In recent years, there has been a surge in new co-working spaces that are female-centric, for example.

Riveter, a Seattle co-working space, has a Mothers Room near the reception area. It’s an intentional signal to visitors that they’re entering a place designed for women.

As the corporate world grapples with issues of sexual harassment, gender-pay disparities and too few women in leadership roles, female-focused workspaces are having a moment, Bloomberg reports.

Other similar shops have opened in San Francisco (Radiant), Marin County, California (the Hivery) and New York (the Wing).

These spaces promise the usual co-working amenities of power outlets, Wi-Fi, coffee and spacious light-filled spaces, along with women-centric mentoring, workshops and a community of like-minded female professionals.

As Bloomberg reports:

These  spaces intend to be different from what you typically see at offices operated by WeWork Cos., the dominant force in co-working.
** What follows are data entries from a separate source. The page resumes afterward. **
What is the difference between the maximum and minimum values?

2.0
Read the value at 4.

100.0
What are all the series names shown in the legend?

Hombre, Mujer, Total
The New York-based company has some big advantages over newcomers: more than 200 buildings worldwide and $4.75 billion in funding, in an industry that costs a lot of money to set up and grow.

WeWork caters to millennials, both men and women.

In the past, the head of WeWork has used the number of beers consumed at its offices as a measure of success.

“Most co-working spaces, you see kegs; you see foosball tables; you see ping-pong tables, video games,” Amy Nelson, co-founder of the Riveter told Bloomberg. “It creates a certain type of culture, and it’s a good one, but it’s not one where I felt like I could find community and talk to women who have done what I was trying to do.”

Nelson left a career as a corporate litigator to start the Riveter [ last year after she “ran headfirst into the maternal wall,” as she described it. While on parental leave from her job as a lawyer, Nelson said the company promoted a more senior lawyer, and she wanted to be considered as his replacement. She paused her leave to come into the office and make a pitch for the position. She said she was informed that it wasn’t the right time to promote her. After all, she had a new baby.